Senescent cells are well known to accumulate in aging tissues and drive chronic inflammation, yet they stubbornly resist most forms of cell death — including ferroptosis, a process fueled by iron-dependent lipid peroxidation. Understanding why could unlock new senolytic strategies that selectively clear senescent cells without harming healthy tissue.

This study, conducted in human diploid fibroblasts (TIG-3) rendered senescent by X-ray irradiation or replicative passaging, systematically dissected the ferroptosis pathway in senescent versus normal cells. Despite harboring elevated levels of labile ferrous iron (Fe²⁺) and baseline reactive oxygen species (ROS), senescent cells failed to undergo lipid peroxidation or cell death when cystine was depleted via erastin or cystine-free medium. Glutathione (GSH) depletion occurred similarly in both cell types upon erastin treatment, ruling out antioxidant buffering as the resistance mechanism. Instead, the block resided upstream: lipid peroxidation itself was suppressed in senescent cells.

Using global redox phospholipidomic LC/HRMS/MS analysis, the team found that senescent cells exhibited altered lipid profiles, with insufficient oxidation of polyunsaturated fatty acid-containing phosphatidylcholines (PC-PUFAs) after erastin treatment. Crucially, live-cell imaging with lysosome-targeted iron probes revealed that ferrous iron was aberrantly sequestered inside alkalinized lysosomes of senescent cells rather than distributing to the cytoplasm and membranes where it would normally catalyze Fenton-type lipid peroxidation. Lysosomal alkalinization — a well-documented feature of senescent cell biology — was identified as the root cause: without acidic pH, lysosomes cannot properly process and release iron, leaving it compartmentalized and inert with respect to membrane lipid oxidation.

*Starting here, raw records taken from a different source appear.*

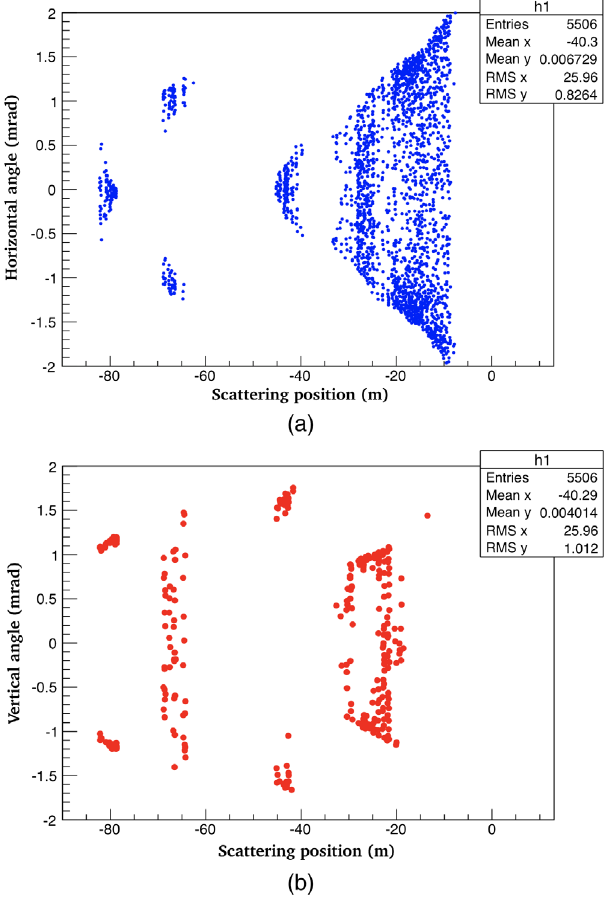
FIG. 10. (a) The horizontal exiting angles and (b) the vertical exiting angles of the lost Coulomb scattered positrons in the drift where we place our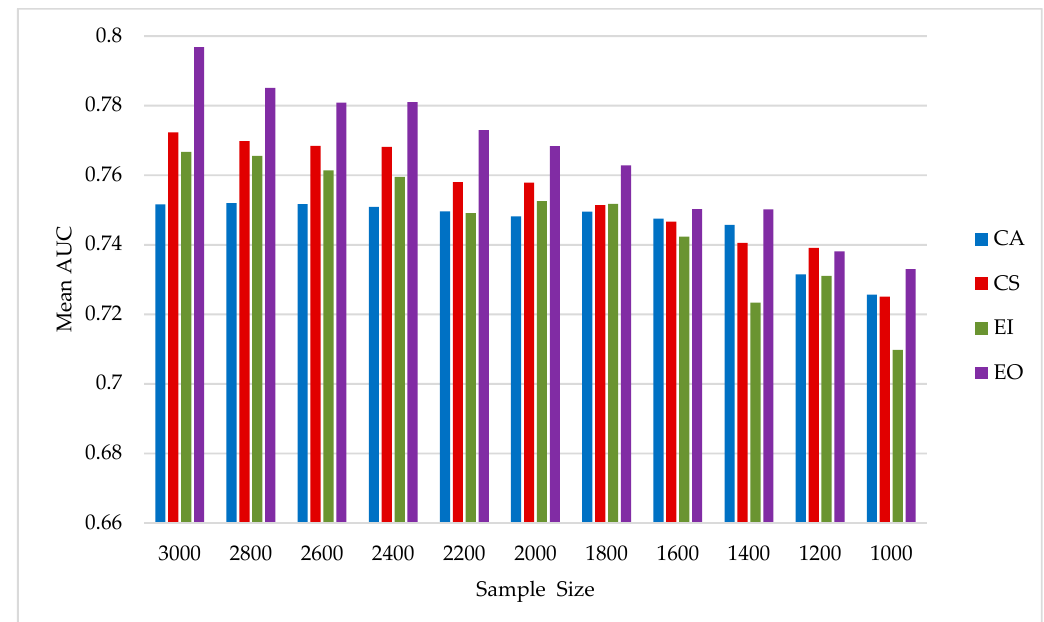
Figure 3. Mean AUC values for different methods with varying sample sizes.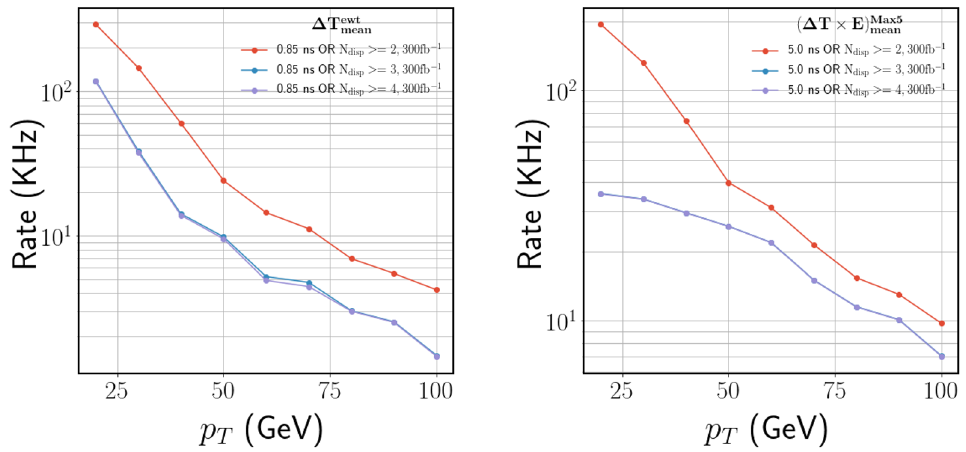
Figure 11 . Rate of background events as a function of jet p T with the combination of varying cuts on the ∆ T Ewt ( left ) and (∆ T × E ) max 5 ( right ) timing of the jet for ECAL timing resolution mean mean corresponding to integrated luminosity of 300 fb − 1 and number of displaced L1 tracks inside a jet within ∆ R = 0 . 3 at ECAL, in the 140 PU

To rescue ferroptosis sensitivity, the researchers treated senescent cells with EN6, a small-molecule activator of the vacuolar H⁺-ATPase (V-ATPase) proton pump that acidifies lysosomes. EN6 restored lysosomal acidity, re-mobilized ferrous iron to the cytoplasm, rescued lipid peroxidation, and re-sensitized senescent cells to ferroptosis. Remarkably, the same lysosomal alkalinization and ferroptosis-resistance phenotype was identified in multiple pancreatic cancer cell lines known to be resistant to chemotherapy and radiotherapy. EN6 treatment significantly suppressed tumor growth in both human pancreatic cancer xenograft models and genetically engineered Kras mutant mice that spontaneously develop pancreatic ductal adenocarcinoma.

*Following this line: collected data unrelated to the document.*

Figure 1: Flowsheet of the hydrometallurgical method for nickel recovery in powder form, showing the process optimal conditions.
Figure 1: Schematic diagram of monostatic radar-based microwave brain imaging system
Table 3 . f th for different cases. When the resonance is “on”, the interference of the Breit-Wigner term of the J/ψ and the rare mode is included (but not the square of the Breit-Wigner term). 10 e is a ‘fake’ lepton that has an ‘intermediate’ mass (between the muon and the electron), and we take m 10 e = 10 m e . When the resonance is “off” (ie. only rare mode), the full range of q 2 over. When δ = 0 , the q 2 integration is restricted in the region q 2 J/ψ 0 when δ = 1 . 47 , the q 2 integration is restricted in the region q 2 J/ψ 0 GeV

These findings establish lysosomal acidity as a critical gatekeeper of ferroptosis sensitivity, reveal a shared resistance mechanism between senescent cells and therapy-resistant cancers, and position V-ATPase activators like EN6 as candidate senolytics and anti-cancer agents. Caveats include reliance on cell-line and mouse models, the need for pharmacokinetic optimization of EN6 in humans, and the question of whether lysosomal re-acidification may have off-target effects on normal cell physiology at therapeutic doses.